Yoenis Cespdes Red Sox uniform trade Yankees Yoenis Cespedes registered a single in his first at-bat as a member of the Red Sox. Credit: Getty Images

Power from the outfield positions is something the Red Sox certainly haven’t been known for in recent years. In fact, with the exception of Jacoby Ellsbury’s outlier year of 32 home runs in 2011, no Red Sox outfielder has hit more than 22 home runs in a season since Manny Ramirez in 2006 - when he hit 35 (Jason Bay hit 36 in 2009, but only nine came with the Red Sox).

This trend will likely change with the addition of righty-slugger Yoenis Cespedes, who was acquired from the Oakland Athletics on Thursday in exchange for Jon Lester and Jonny Gomes.

“We think he will thrive,” general manager Ben Cherington said. “He’s obviously a power bat who hits the ball out to all parts of the park and should benefit from Fenway. He’s going from a ballpark in Oakland that doesn’t help right-handed power hitters quite as much as Fenway does, so we’re excited to have him.”


Cespedes, a 28-year-old Cuba native, is in his third big league season, having belted 23 and 26 homers in his first two seasons. He currently has 17 this season – all while playing his home games at the pitcher-friendly confines of O.co Coliseum. He has also won MLB’s Home Run Derby each of the last two seasons.

“It’s as much raw power as you can find in the game,” manager John Farrell said. “We’ve seen it in-game, rather than being in an exhibition derby type thing. We’re looking forward to seeing him on the field. His middle of the order presence is what we’ve needed to lengthen out our lineup and he provides that.”

In 72 at-bats as a visitor and four in his first game with the Red Sox on Saturday at Fenway, Cespedes has hit just one home run. But with the Green Monster just 310 feet from home plate, that total should rise quickly.

"I know I have some power,” Cespedes said. “I can’t predict the amount of home runs I’m going to hit because when I’m there, I’m not looking to hit a home run, I’m just looking to make hard contact.”

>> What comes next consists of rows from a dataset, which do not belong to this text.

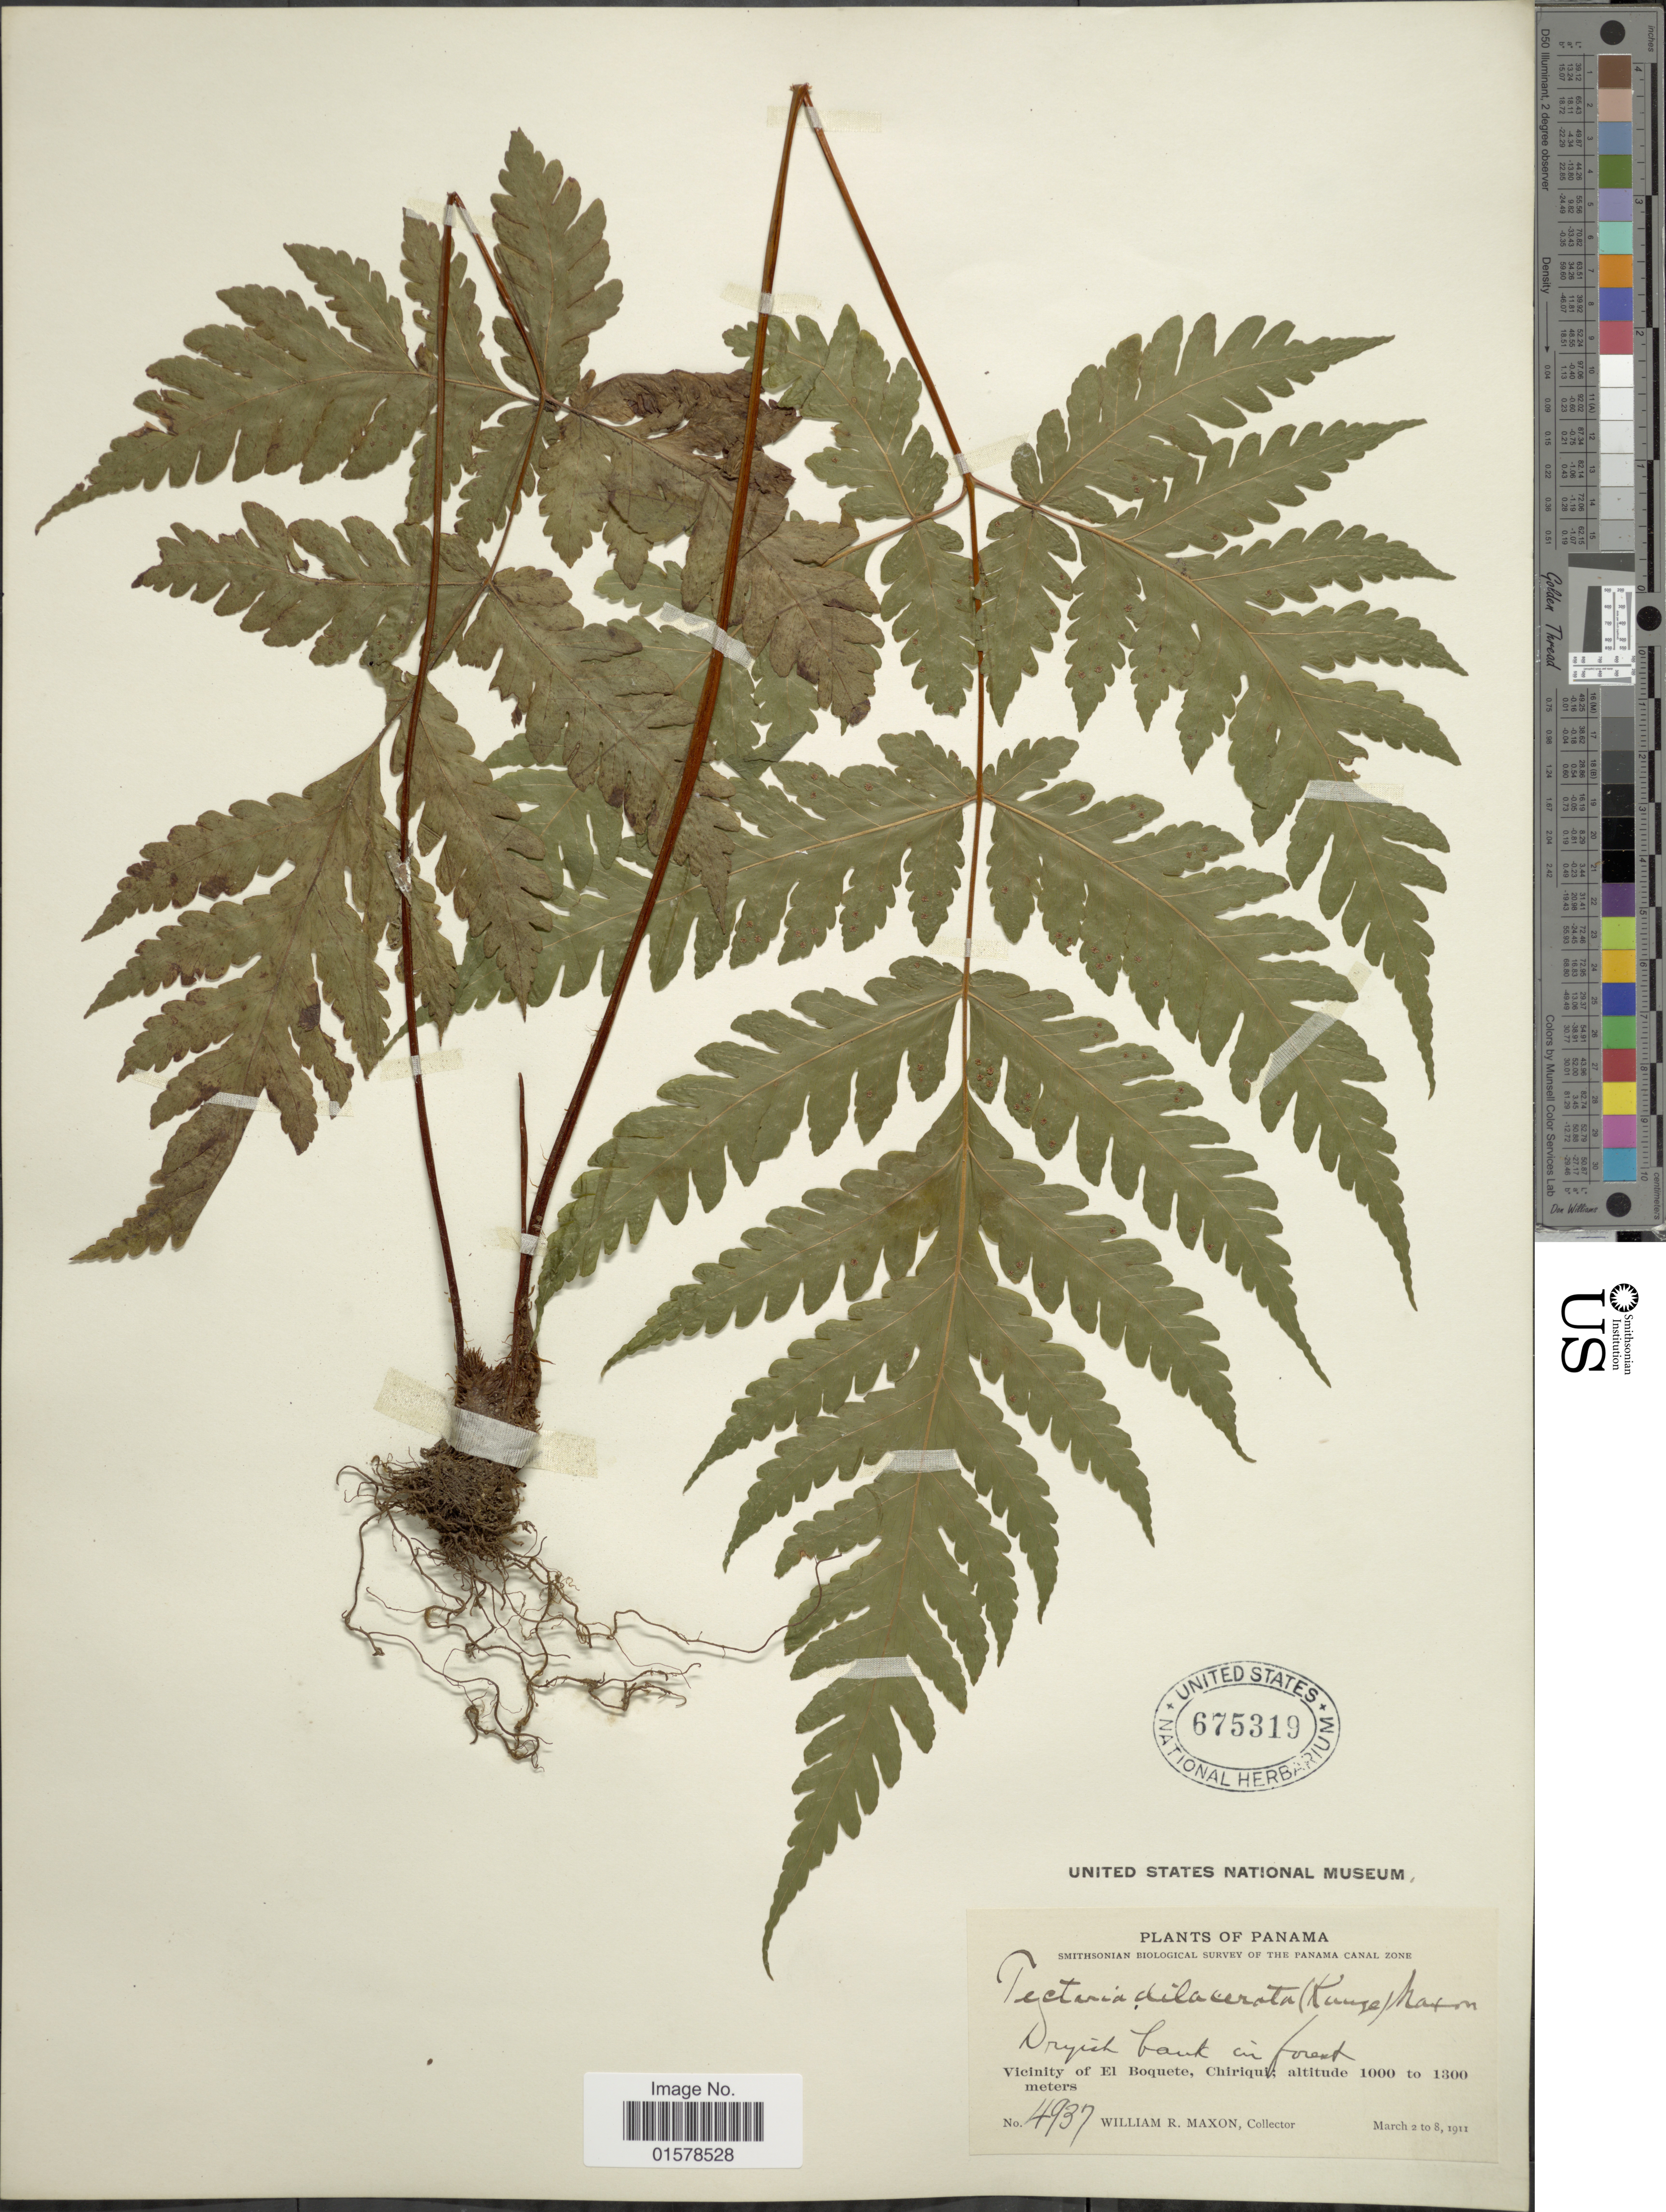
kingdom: Plantae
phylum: Tracheophyta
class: Polypodiopsida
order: Polypodiales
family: Tectariaceae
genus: Tectaria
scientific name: Tectaria mexicana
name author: (Fée) C.V. Morton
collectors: W. R. Maxon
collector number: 4937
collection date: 1911-03-02/1911-03-08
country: Panama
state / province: Chiriqui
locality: Vicinity of El Boquete, Chiriqui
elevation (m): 1000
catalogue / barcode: US 675319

The presence of Cespedes in the lineup, hitting cleanup in between David Ortiz and Mike Napoli, should help the entire Red Sox lineup from top-to-bottom -- evident by Napoli’s home run scoring Cespedes on Saturday.

“Our ability now to lengthen out the lineup with he and Allen Craig gives us that depth that I think has been lacking throughout the course of this season,” Farrell said.

Red Sox outfielders rank last in the American League in sluggling percentage, slugging .343, and last in home runs in all of baseball with 14. These numbers should instantly change with the addition of Cespedes, and Craig for that matter.

Cespedes’ contract expires at the end of next season, but if the Red Sox can re-sign him, he could turn into the best power-hitting outfielder the organization has employed since Ramirez.